With his legs locked into the stirrups, Tomas could walk up the wall, leaning back at a slight angle. The design allowed him to do all the work with his legs, leaving his hands free to fire weapons or use equipment as needed. Since no one was firing at him, he had also attached secondary paddles for his hands, connected to the main paddles with suction hoses and support wires. Using his hands allowed him to move faster, climbing the wall like a high-tech Spiderman.
The design was so new Tomas had only tried it once before. Even the militaries looking into the idea were years away from fielding a comparable model. As Tomas climbed the side of the building, he only hoped he’d get into position fast enough to make a difference.

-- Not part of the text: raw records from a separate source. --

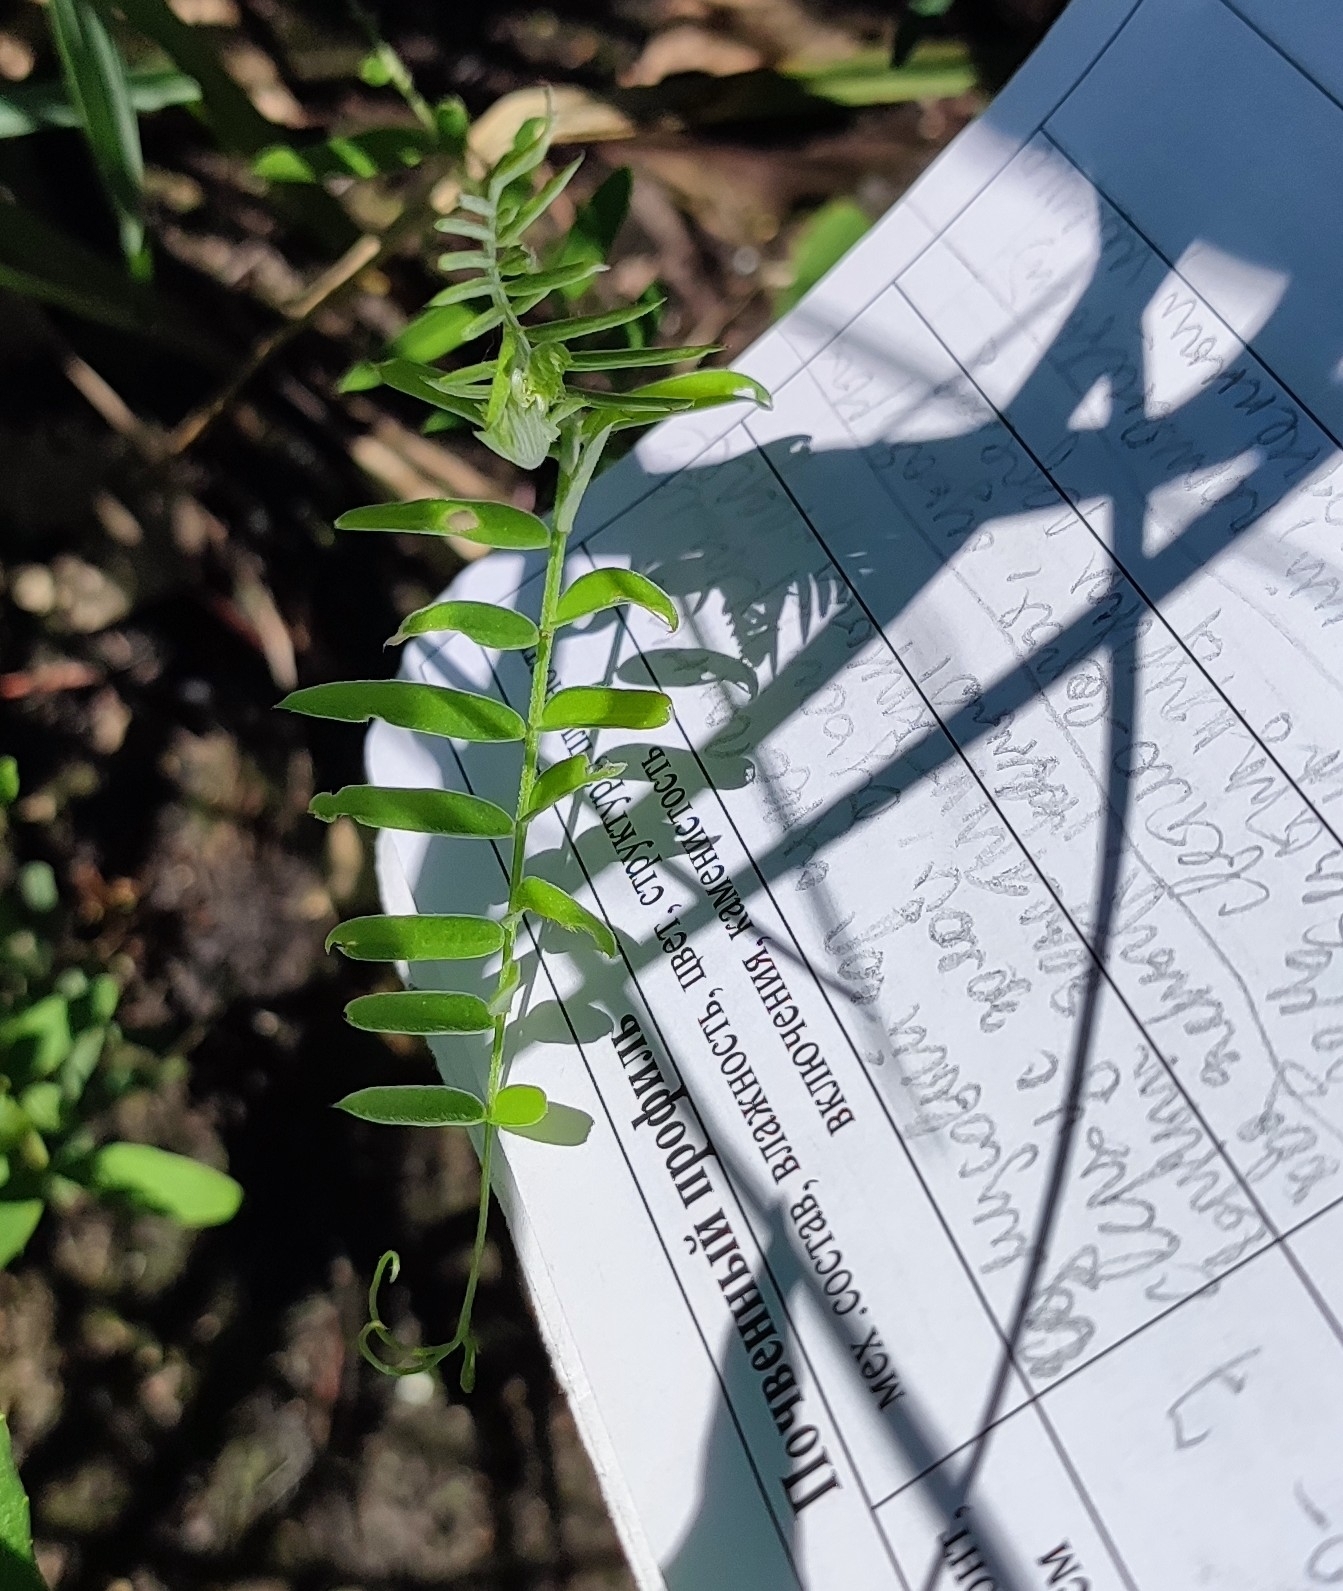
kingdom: Plantae
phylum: Tracheophyta
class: Magnoliopsida
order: Fabales
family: Fabaceae
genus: Vicia
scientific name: Vicia cracca
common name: Bird vetch
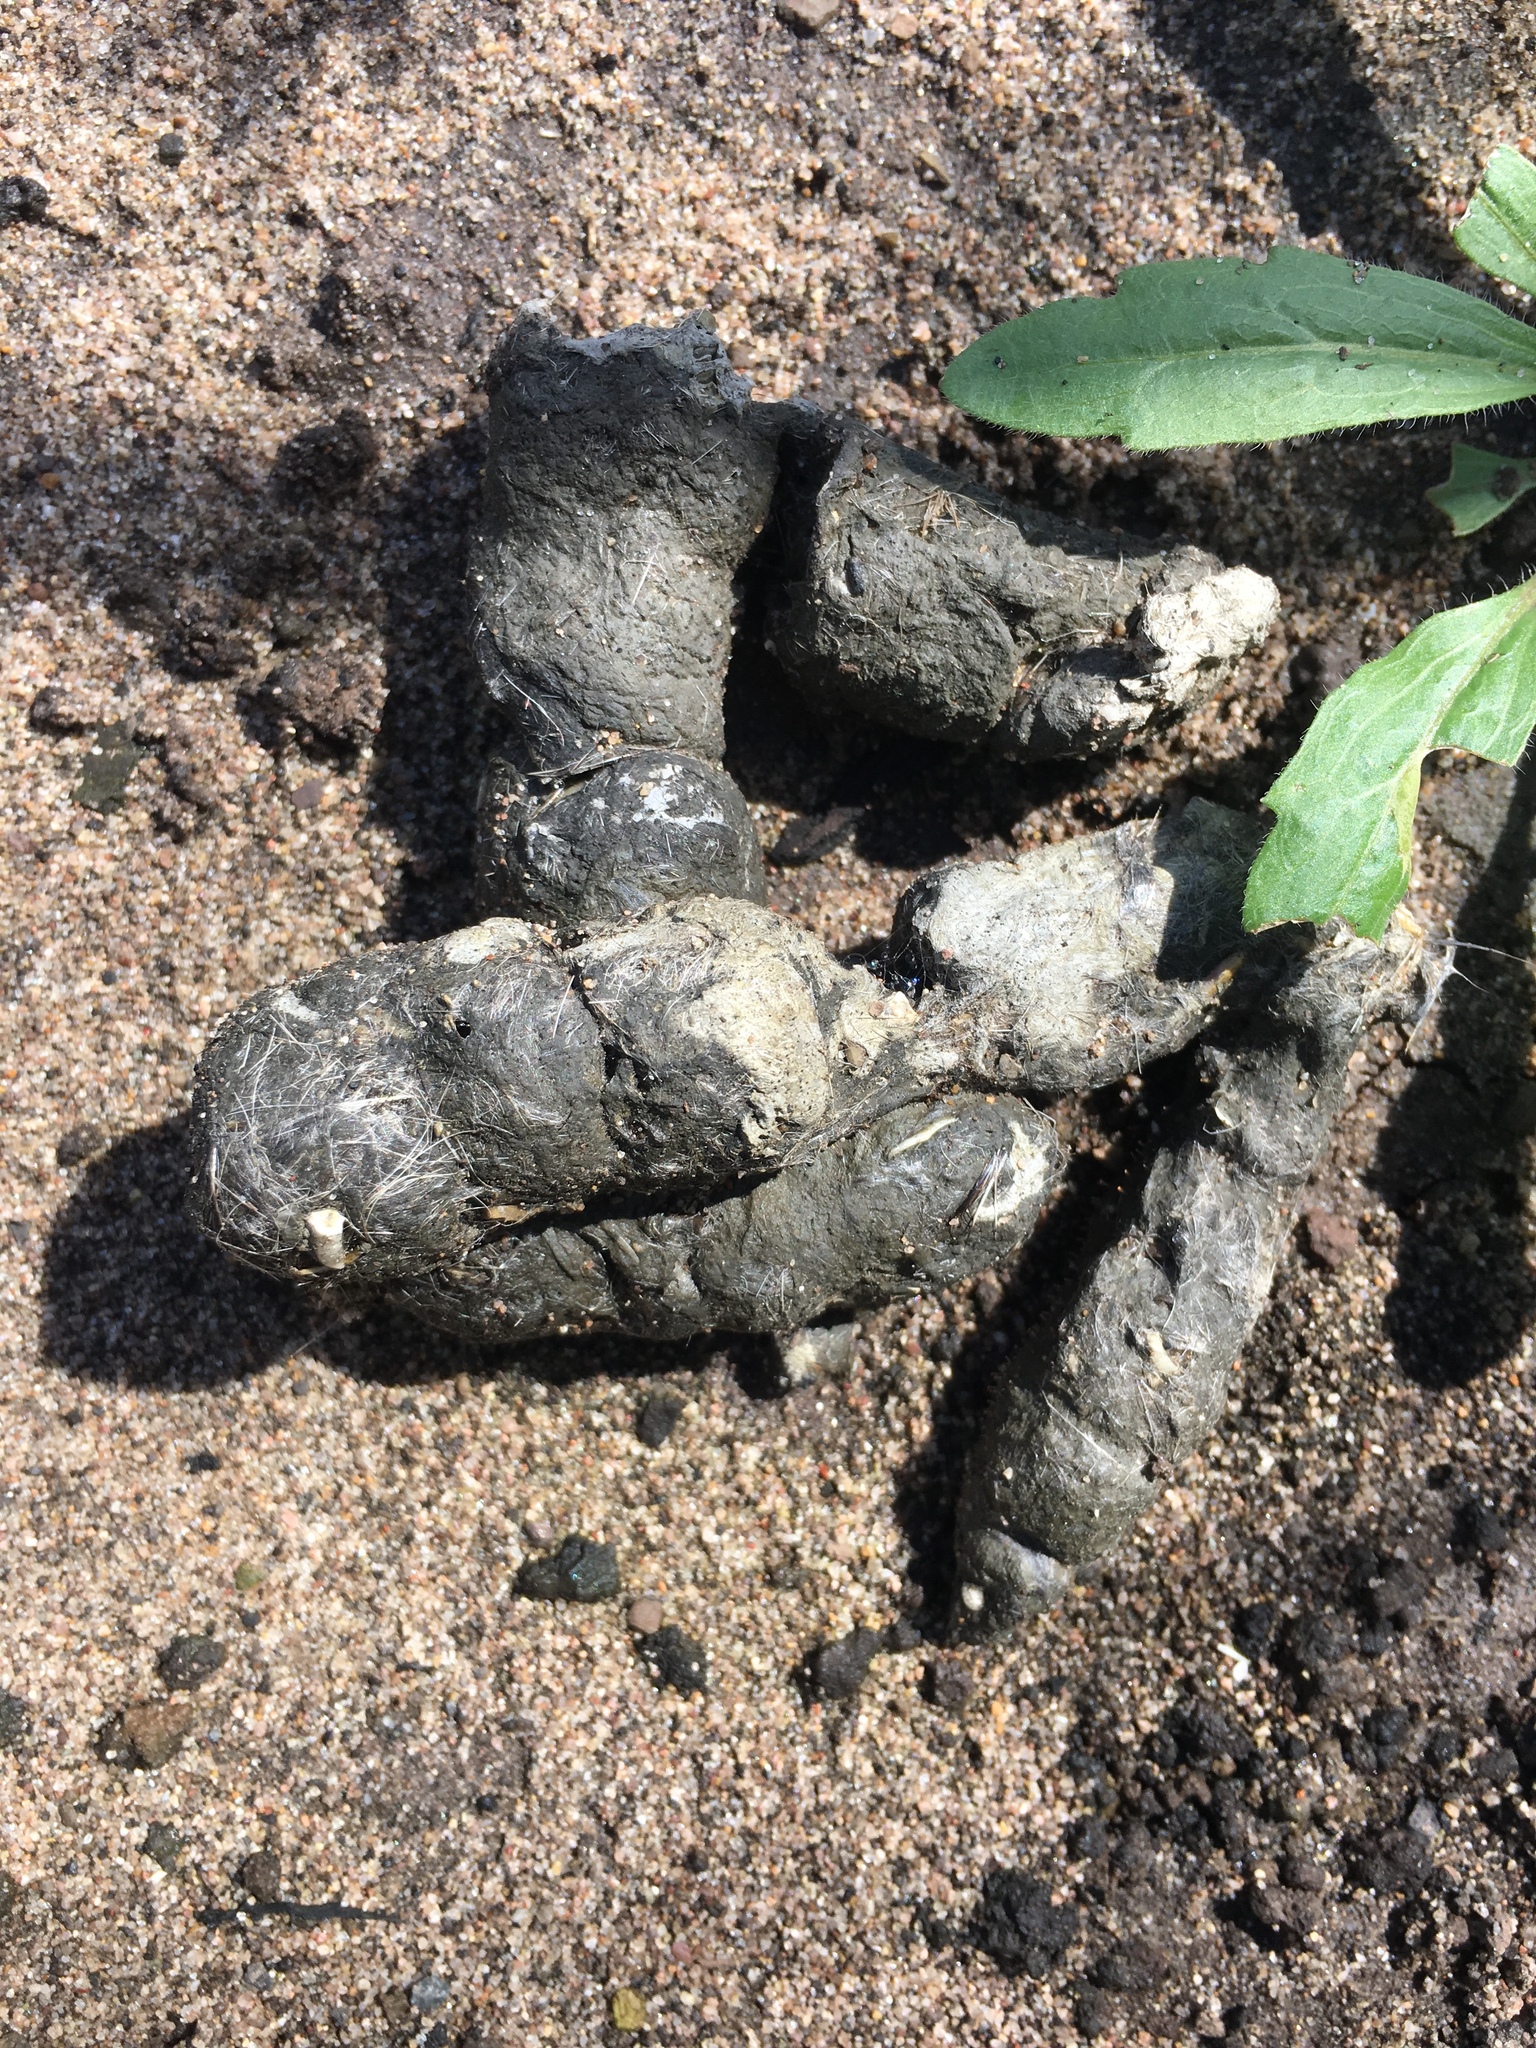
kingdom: Animalia
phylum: Chordata
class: Mammalia
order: Carnivora
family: Felidae
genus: Lynx
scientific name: Lynx rufus
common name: Bobcat
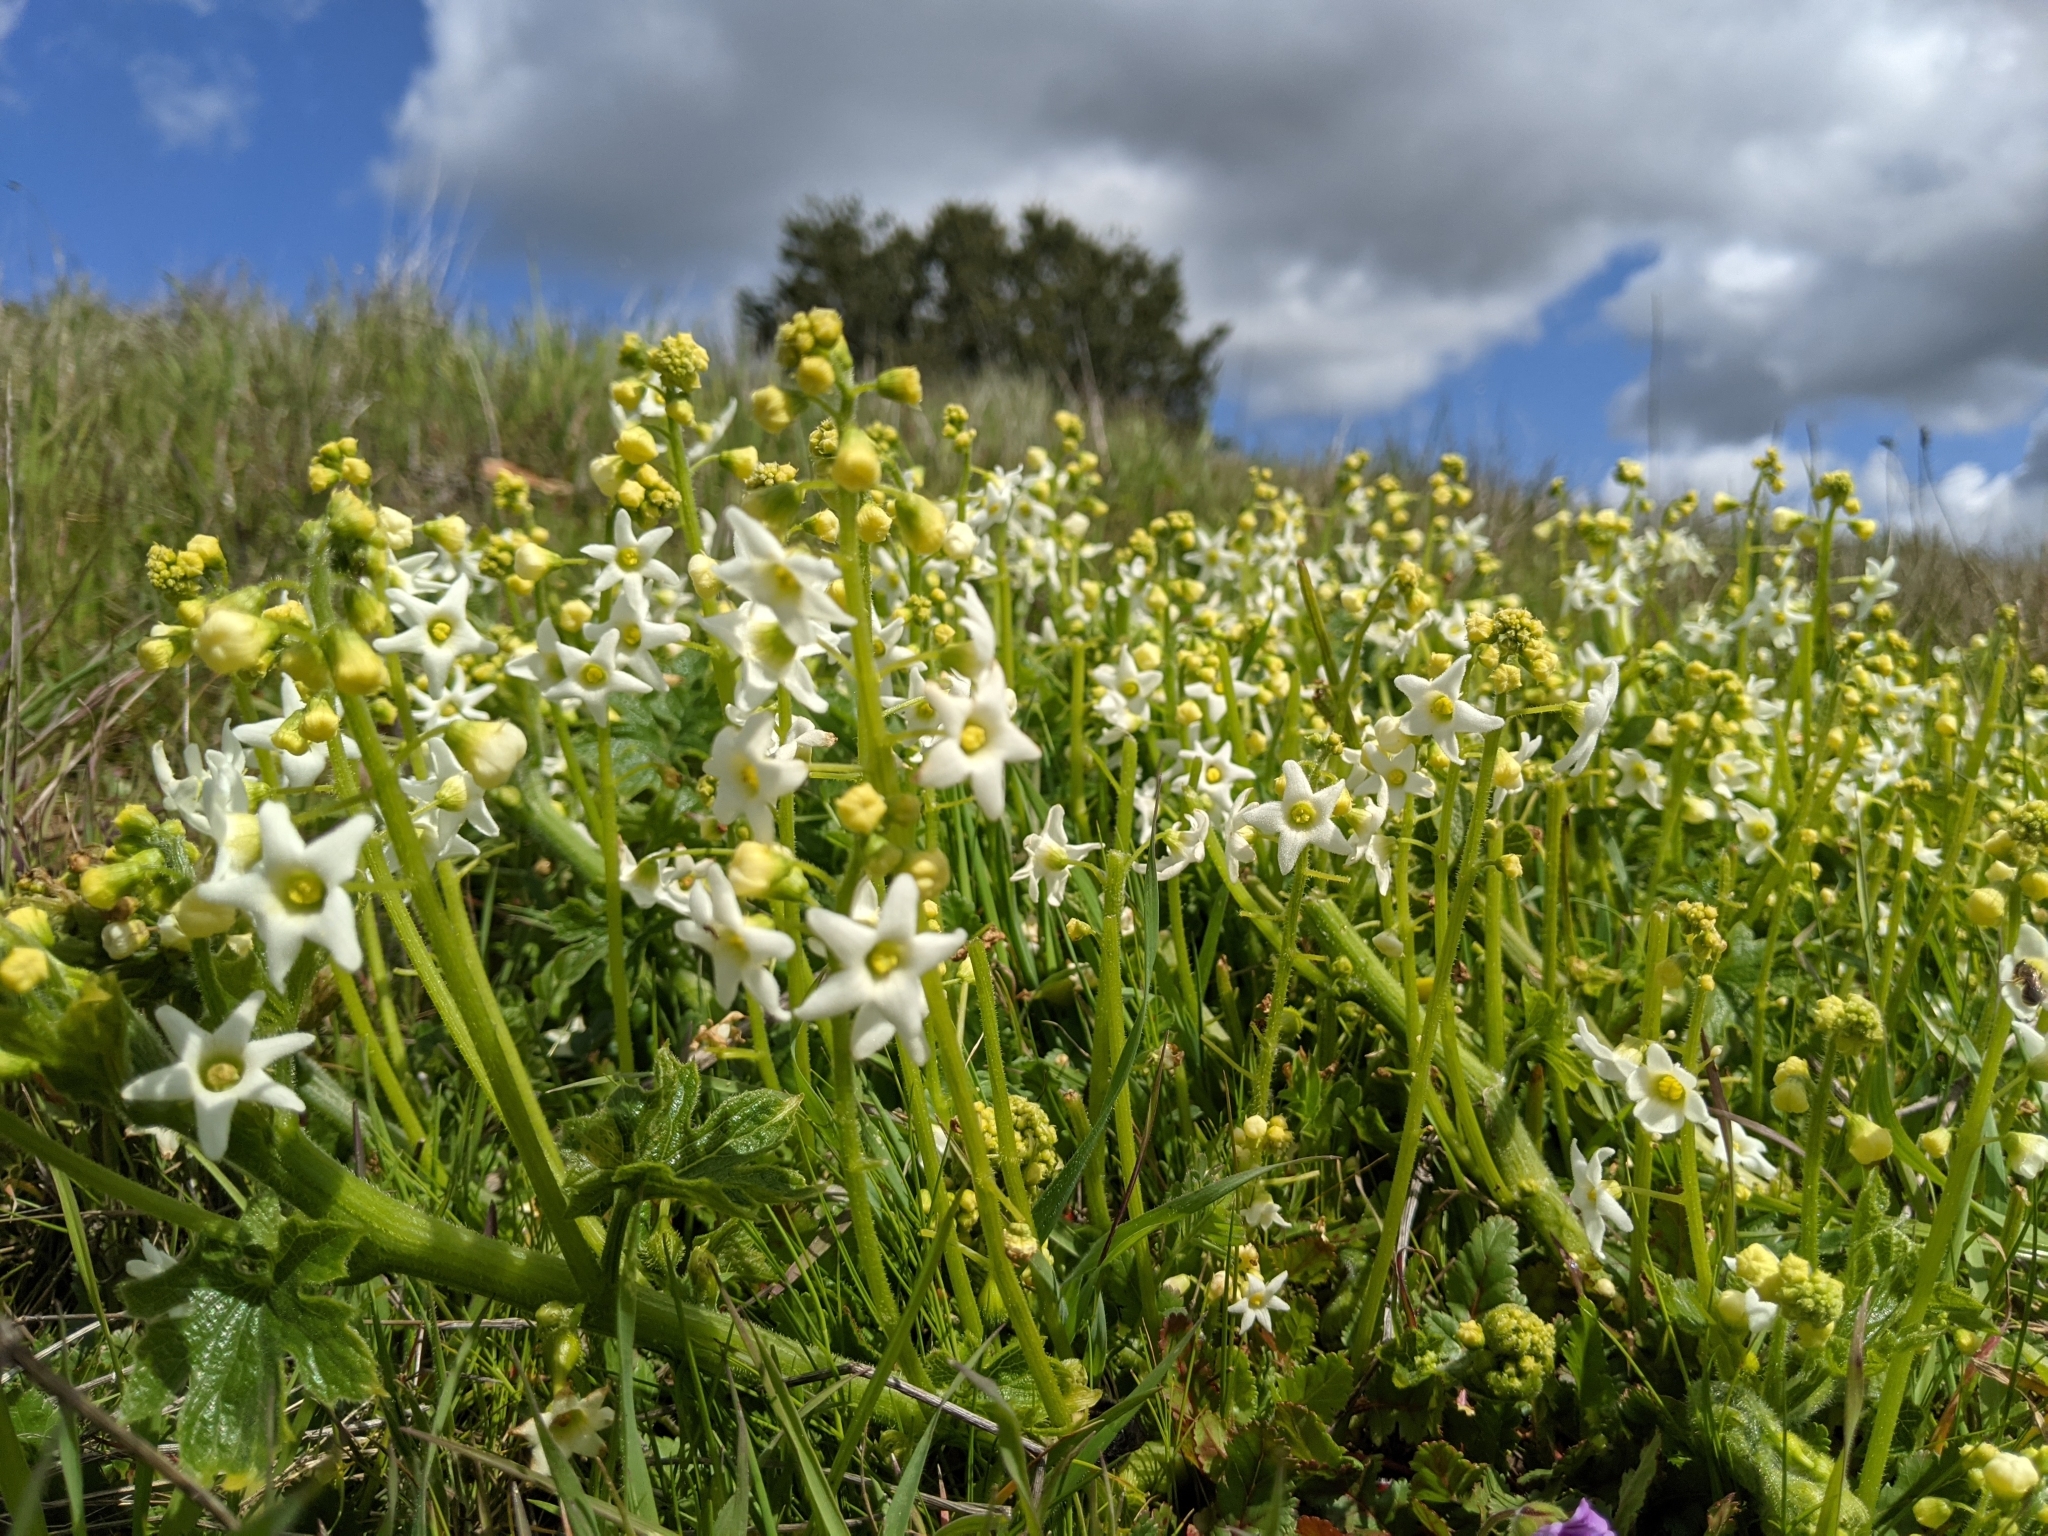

The beauty of a woman is not in a facial mode, but the true beauty in a woman is reflected in her soul. It is the caring that she lovingly gives, the passion that she shows. The beauty of a woman grows with the passing years. With the right rune, a woman can let a little more of that beauty shine forth than she might otherwise manage, but all things being equal, I still believe happy girls are the prettiest girls.
~Audrey Hepburn
Chapter Sixty-Six
Sarah stared at the spot where Alter had just faded away, but could barely believe he had really left them.
Mai Luan laughed and turned toward Sarah. “One down. I suppose I’ll have to kill you after all, Sarah. Once Alter assassinates Eirene for me, I’m not entirely sure what will happen to you in here.”